Suppose that the next time you go to a grocery store or restaurant, you're asked to sign a form guaranteeing that you won't sue if you contract a food-borne illness from their products. Would you sign it or be so offended you'd walk out the door?
What if the management explained that according to the Centers for Disease Control, 9,000 Americans die each year from food-borne illnesses, and the payouts from all the associated lawsuits raise the cost of eating for everyone? You could do your part to lower rising food costs by signing the form. Would you?
Would you sign a form agreeing to collect no more than $250,000 for your pain and suffering if the food-borne illness you contract left you severely handicapped? If everyone else signed such a form, would you begin to worry that those who prepare and sell food might get sloppy, knowing that there were no serious financial consequences if the food made people sick?
How about at your doctor's office? Would you sign a contract denying you the right to sue your doctor if he makes a careless mistake that permanently disables you while providing emergency care? Would you agree beforehand that if a medical malpractice condemns you to life as an invalid, you won't collect more than $250,000 for your pain and suffering? Signing that contract would give most people pause.
Unless they are stopped, state legislators will soon sign it for you.

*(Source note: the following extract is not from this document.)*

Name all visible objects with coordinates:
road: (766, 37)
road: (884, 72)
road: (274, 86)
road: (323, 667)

Somewhere along the line, doctors got the idea that unlike other business owners, they should get special immunity from the costs of maintaining liability insurance. Insurance companies decided it would be great if they could pay out less to those killed or maimed for life by careless doctors.

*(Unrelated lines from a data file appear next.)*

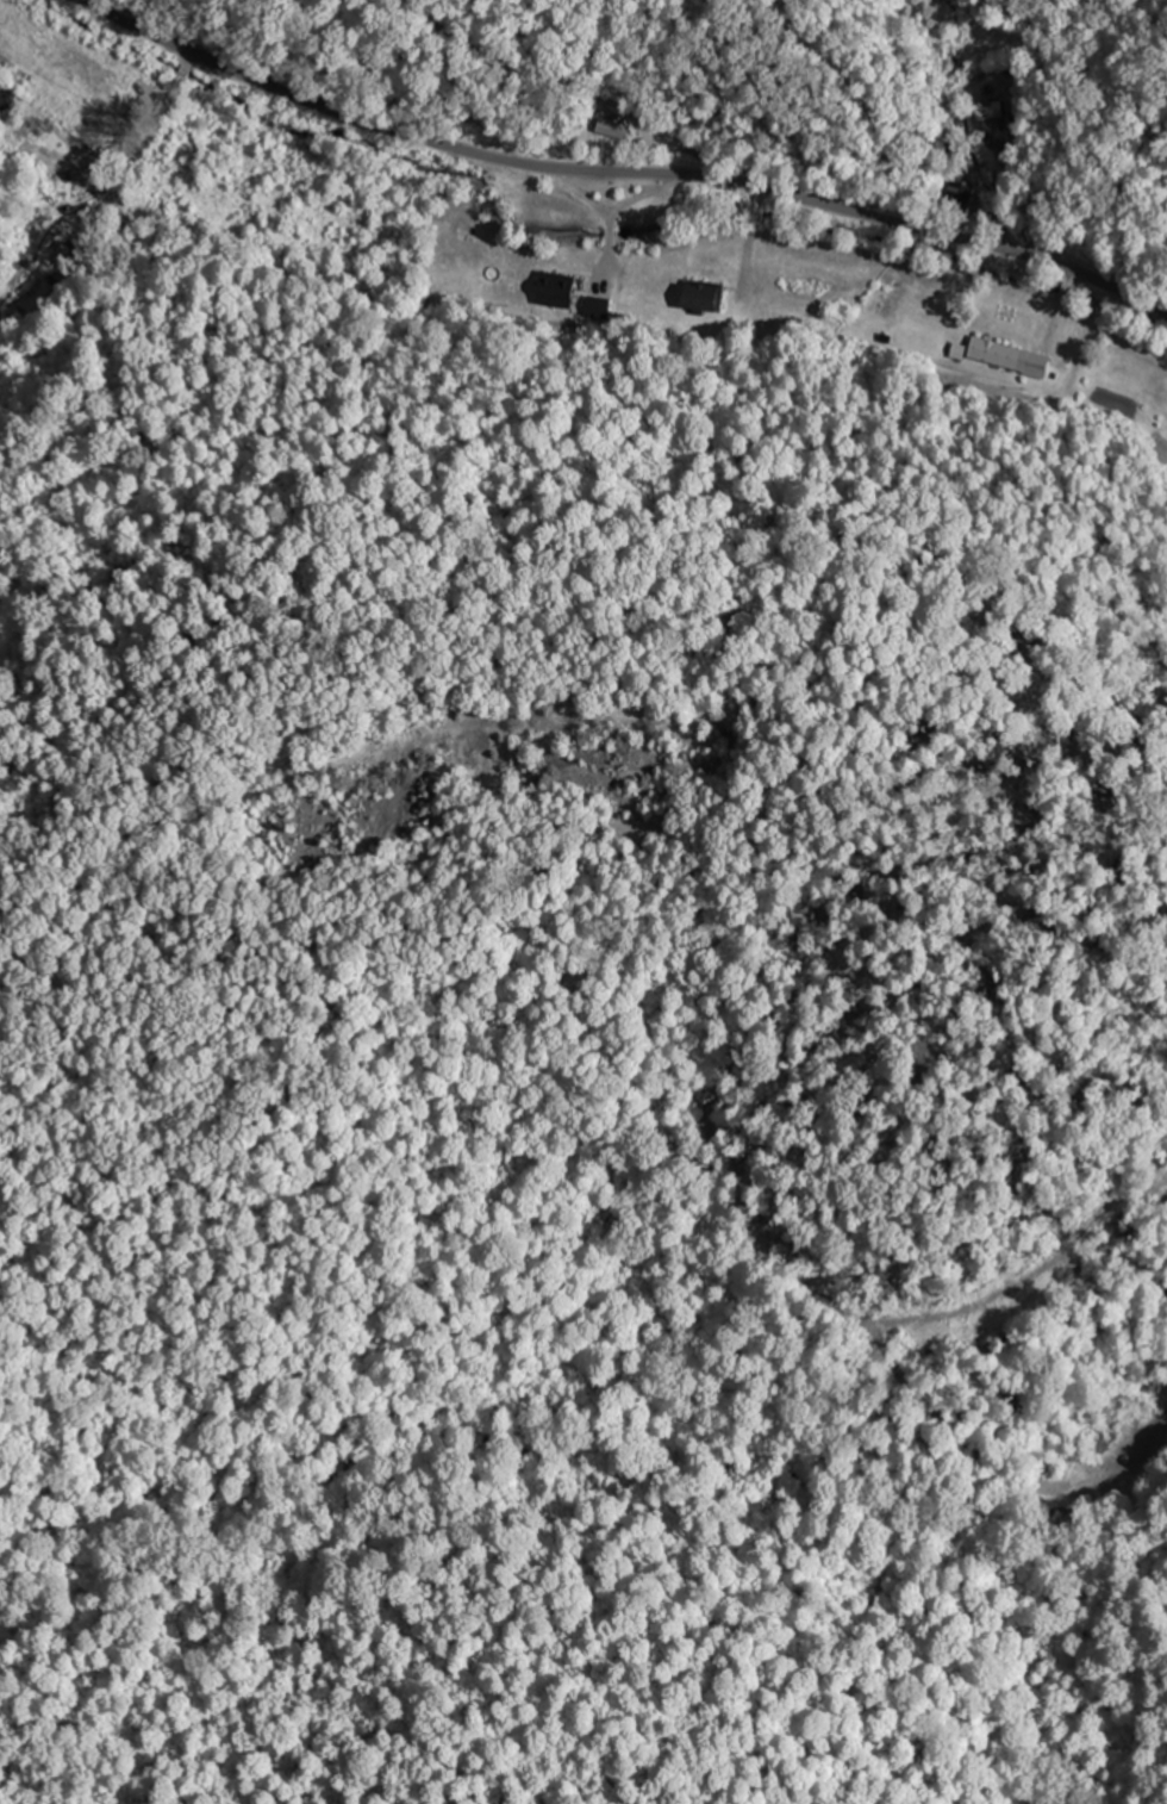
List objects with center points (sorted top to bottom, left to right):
building: (987, 111)
road: (620, 173)
building: (959, 194)
building: (151, 222)
building: (65, 259)
building: (704, 296)
building: (997, 352)

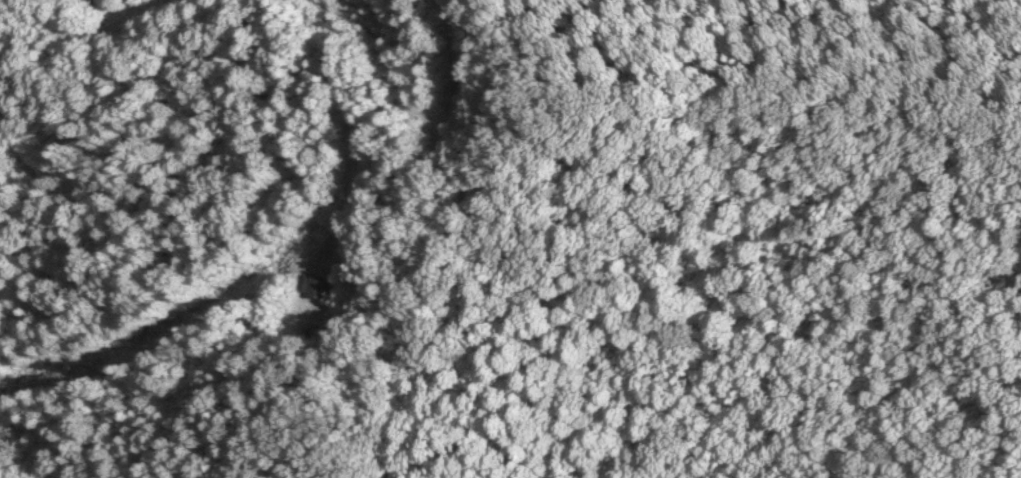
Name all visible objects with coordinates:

Most doctors do a great job. Unfortunately, a small number of doctors are sued again and again for deadly and life-altering errors, yet are often allowed to keep their licenses by the North Carolina Medical Board. These doctors are the ones patients need protection from. Instead, this bill protects them from unknowing patients.

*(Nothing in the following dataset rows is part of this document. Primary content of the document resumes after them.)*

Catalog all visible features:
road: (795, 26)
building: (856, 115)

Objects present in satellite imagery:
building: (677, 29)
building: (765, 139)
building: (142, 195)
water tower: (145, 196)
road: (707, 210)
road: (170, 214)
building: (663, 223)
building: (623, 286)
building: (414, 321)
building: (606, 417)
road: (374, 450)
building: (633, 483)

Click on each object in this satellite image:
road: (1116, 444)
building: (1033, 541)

Malpractice reform supporters claim that junk lawsuits with huge payouts are driving up health care costs, but junk lawsuits are extremely rare. The median payout in a medical lawsuit in this state is $320,000. Large payouts do happen occasionally, but they are usually in cases where a patient was severely disabled or killed due to medical negligence.
According to a Charlotte Observer editorial, the average number of malpractice lawsuits filed annually in North Carolina, which has a population of 9 million, is 470. The number has declined by 25 percent in the last six years. That's remarkable considering that 4,000 patients die and 5,700 are permanently injured annually in the state's hospitals because of preventable medical errors according to the New England Journal of Medicine.
The new law allows the kind of damages that pay for future medical treatment and reimburse lost wages, but caps damages for pain and suffering at $250,000. Are you prepared to tell a little girl who will be confined to a wheelchair for the rest of her life due to preventable medical error that her suffering is worth only $250,000? That's about $3,000 a year.
Suppose that when you take your daughter to the emergency room, you emphasize repeatedly to the doctor in charge that she is deathly allergic to penicillin. He gives her penicillin shot anyway, which she didn't even need for her broken toe. She dies.
Under current law you can sue. If this legislation passes, you can't, because medical personnel will now be given immunity from "mistakes." Emergency room personnel could only be sued if they deliberately hurt someone, or intentionally put them at risk — like by showing up to work drunk or high on drugs. That's an almost impossible standard to meet. Exactly what legislators are trying to fix with this bill is unclear. The Winston-Salem Journal reported last week that medical malpractice insurance rates in the state have stayed the same or declined in recent years. Even the bill's supporters acknowledge that it won't lower medical costs. And the number of doctors in the state per capita is increasing, not declining.
So remind me again, why do this to patients?